FastAPICeleryRedisPostgreSQLPGvectorAWS S3SupabaseClerkLangGraphOllamaDockerUnstructuredLangSmithRAGAS
Source Code

Problem

Enterprise teams handling sensitive documents needed a RAG system that could process multi-format files (PDF, DOCX, PPTX, URLs), extract text, tables, and images, and answer questions with citation-backed accuracy. It also had to support fully local LLM deployment for zero data leakage.

System Design

Multi-Modal RAG system design 1
Multi-Modal RAG system design 2
Multi-Modal RAG system design 3
Multi-Modal RAG system design 4

Key Features

  • Multi-modal document processing: PDF, DOCX, PPTX, and URLs with text, table, and image extraction
  • Hybrid retrieval with vector + keyword search, multi-query expansion, reranking, and RRF
  • LangGraph multi-agent system with supervisor orchestration and SSE streaming
  • Three-layer input guardrails: toxicity, prompt-injection, and PII detection
  • Citation tracking for grounded, verifiable responses
  • Configurable local LLM support (Ollama/LLaMA) for zero data leakage
  • RAGAS-validated with ~80% higher accuracy than traditional RAG baseline

Details

Built to learn how production RAG pipelines work — multi-modal ingestion, hybrid retrieval, agentic generation, and evaluation — by building one from scratch.

Built a scalable RAG application using FastAPI, integrating S3 presigned URLs for direct uploads and Celery/Redis for asynchronous document processing, reducing backend load by 80% and enabling real-time background ingestion with full transparency.

Implemented multi-modal processing for 4 formats (PDF, DOCX, PPTX, URLs) using Unstructured, extracting three content types (text, tables, images) into PostgreSQL with PGvector for 1536-dimensional embeddings.

Developed a hybrid retrieval system combining vector + keyword search, multi-query expansion, reranking, and Reciprocal Rank Fusion (RRF), achieving ~30% higher retrieval accuracy with configurable search strategies per project.

Created a LangGraph-based multi-agent system with supervisor orchestration, three-layer input guardrails (toxicity, prompt-injection, PII detection), citation tracking for grounded responses, and SSE streaming emitting token and citation events consumed in real time.

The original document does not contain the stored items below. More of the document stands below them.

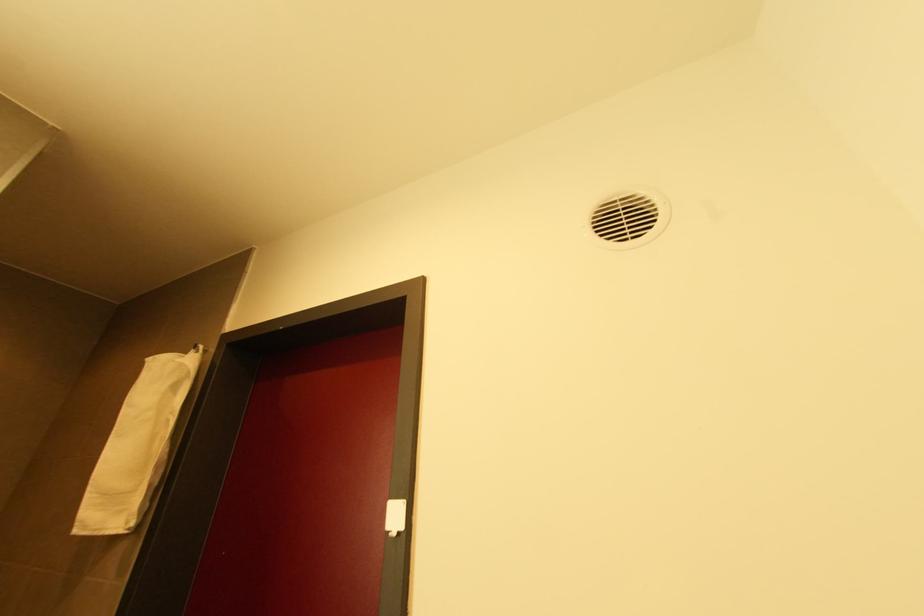
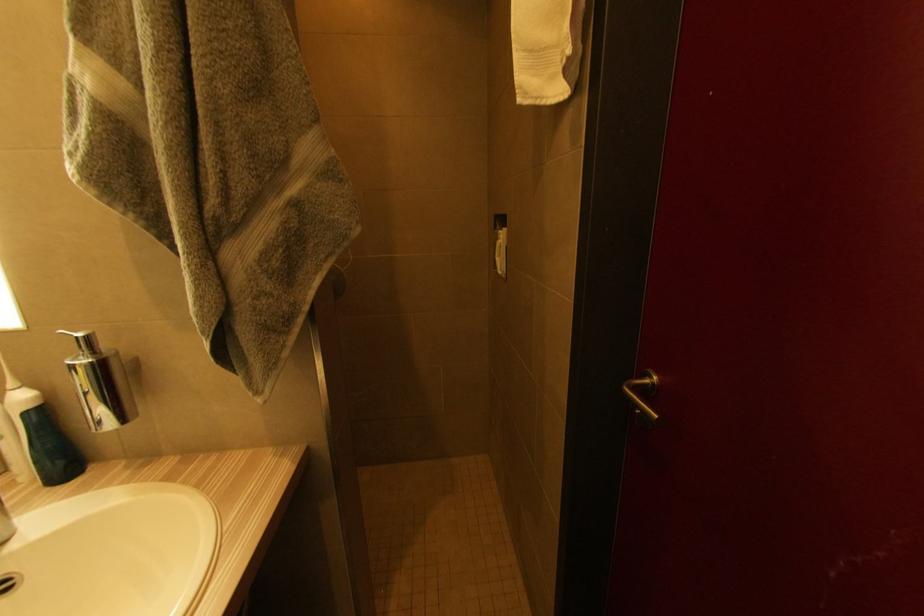
In the scene shown: How did the camera likely rotate?

The camera rotated toward left-down.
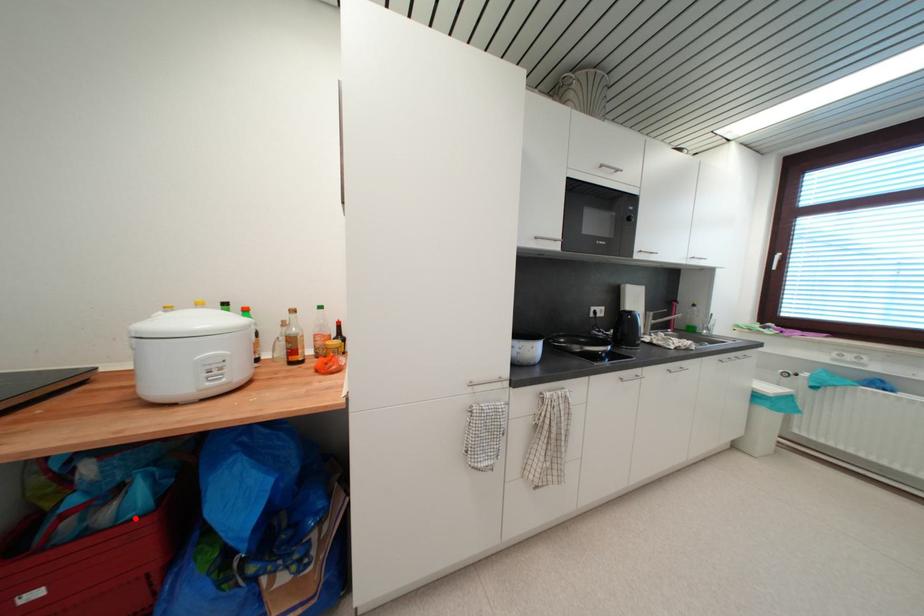
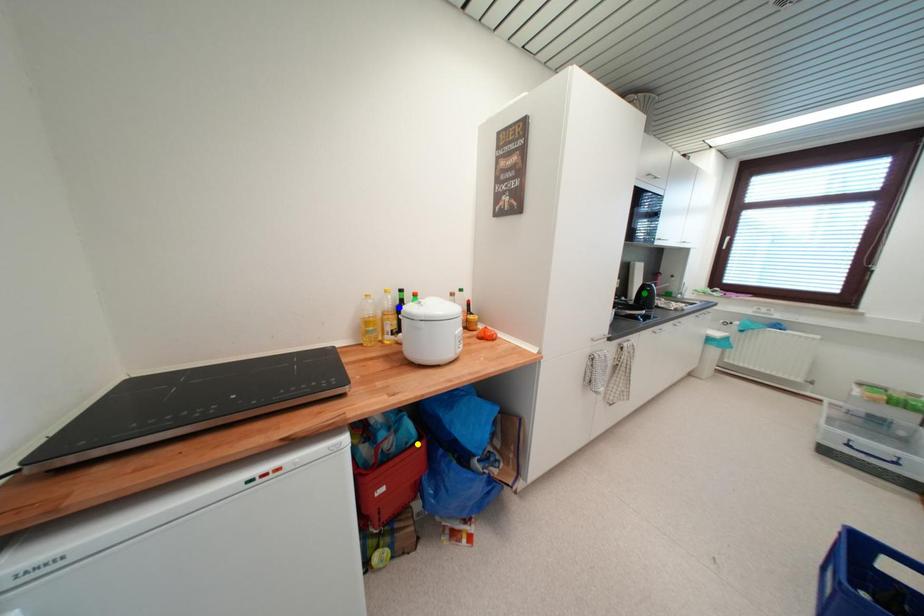
Question: I am providing you with two images of the same scene from different viewpoints. A red point is marked on the first image. You are given multiple points on the second image. Which point in image 2 represents the same 3d spot as the red point in image 1?

Choices:
 (A) green point
 (B) yellow point
 (C) blue point

Answer: (B)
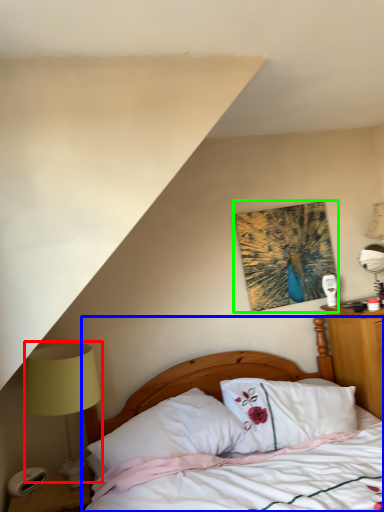
Question: Estimate the real-world distances between objects in this image. Which object is farther from bedside lamp (highlighted by a red box), bed (highlighted by a blue box) or picture frame (highlighted by a green box)?

Choices:
 (A) bed
 (B) picture frame

Answer: (B)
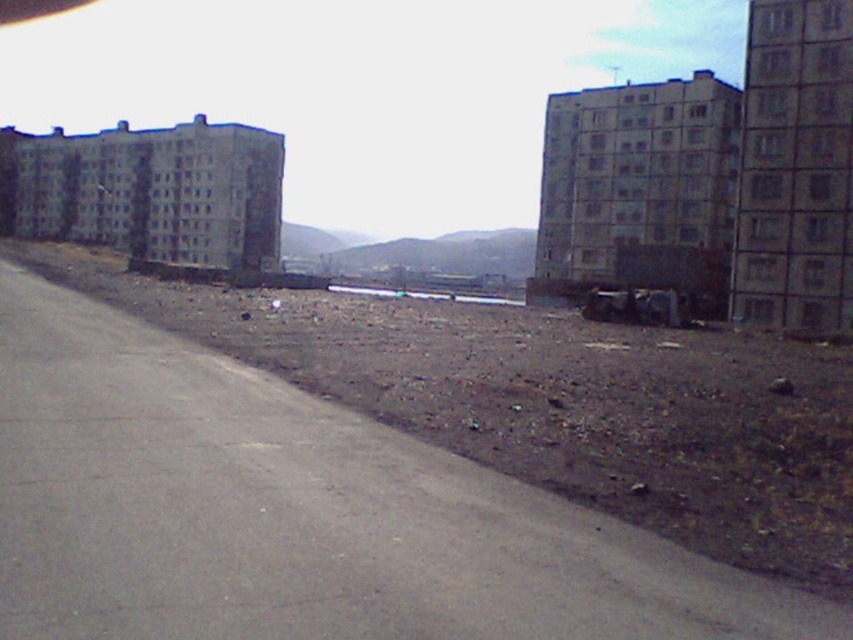
Which is below, brown dirt at lower left or gray concrete building at upper right?

brown dirt at lower left is lower down.

Which is behind, point (457, 422) or point (723, 100)?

Ensured enterprise-grade data privacy with configurable local LLM support (Ollama/LLaMA) enabling zero data leakage for sensitive documents, allowing organizations to process proprietary information on-premises without external API calls.

Validated quality using RAGAS evaluation framework, demonstrating ~80% higher accuracy than traditional RAG baseline (N = 30).